> **What the task requires**
Check each line of the entries below for the word "down", then report how many have it, with no other words.

**** Recorded information ****

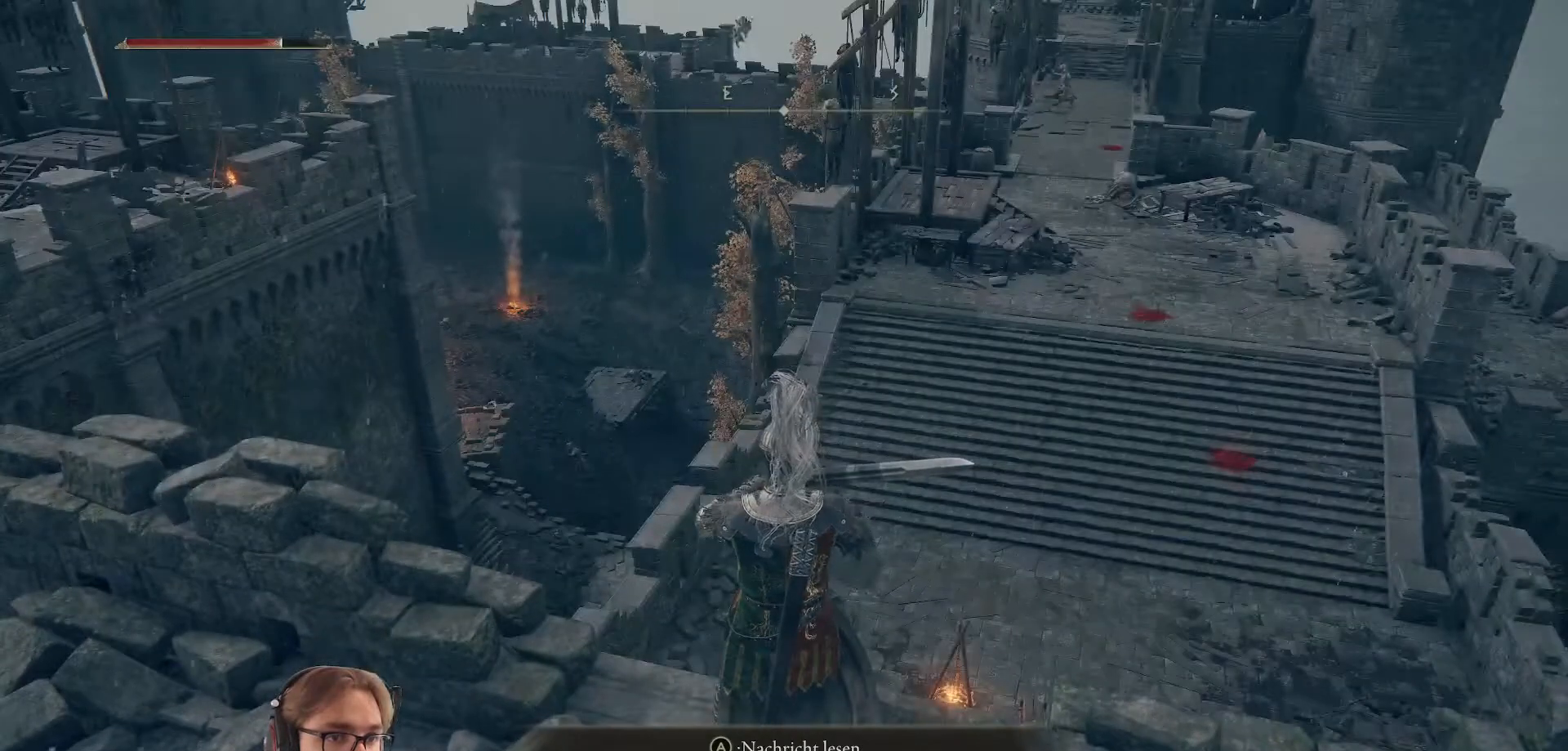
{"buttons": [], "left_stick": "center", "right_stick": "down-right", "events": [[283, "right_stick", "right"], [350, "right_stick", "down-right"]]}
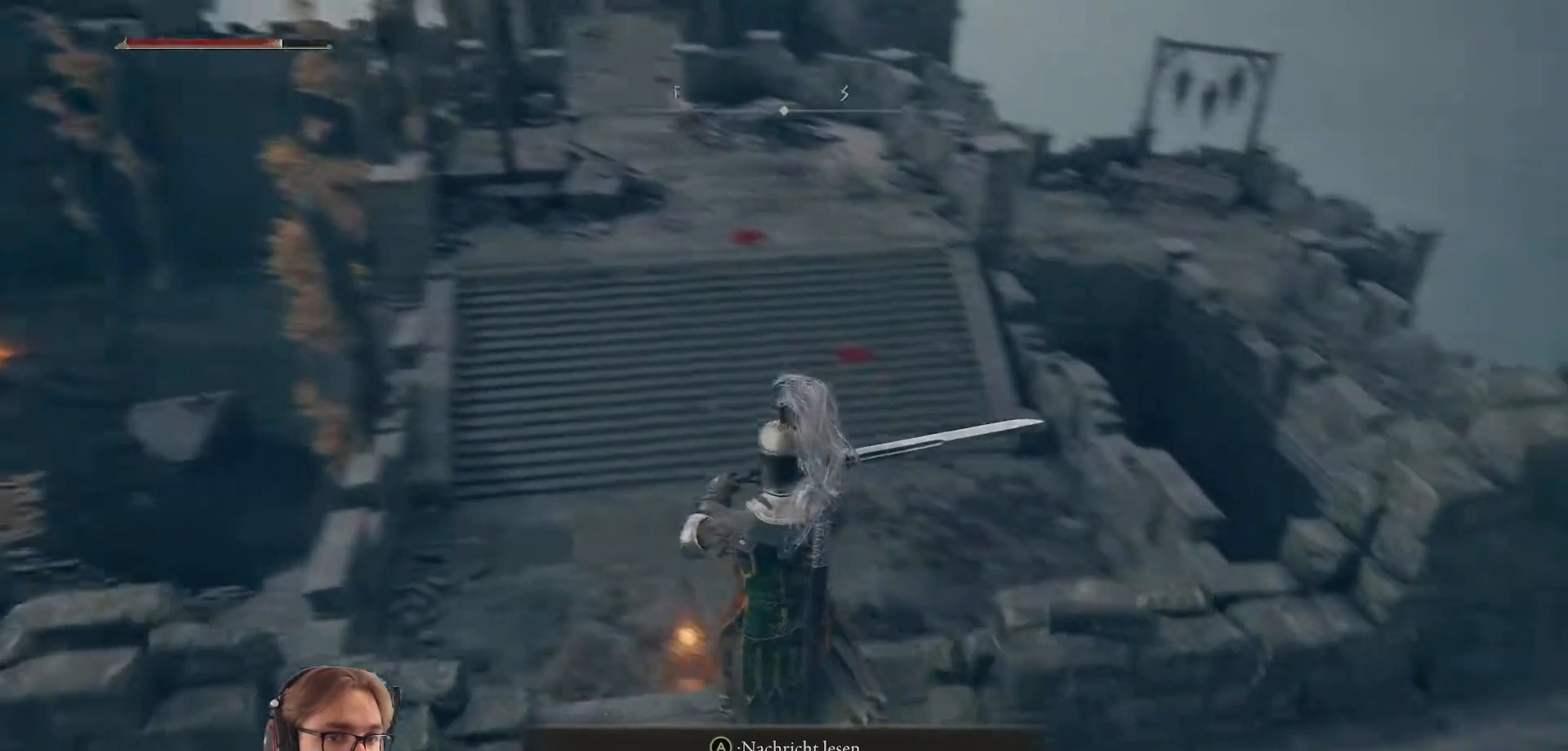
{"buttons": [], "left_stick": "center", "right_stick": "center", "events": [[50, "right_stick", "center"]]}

****
**** Recorded information ****

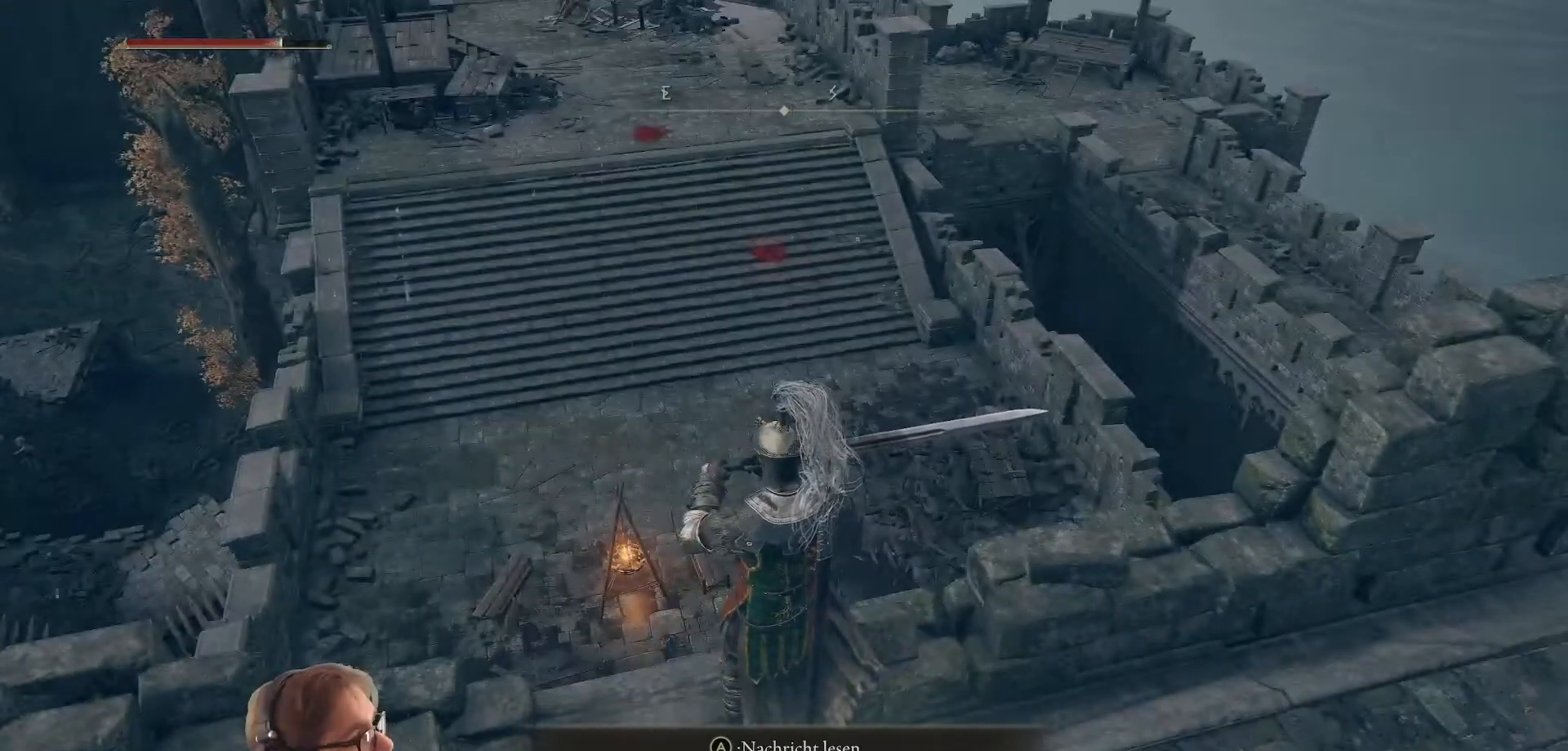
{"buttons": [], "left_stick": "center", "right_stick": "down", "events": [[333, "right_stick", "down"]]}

****

> **Solution**
2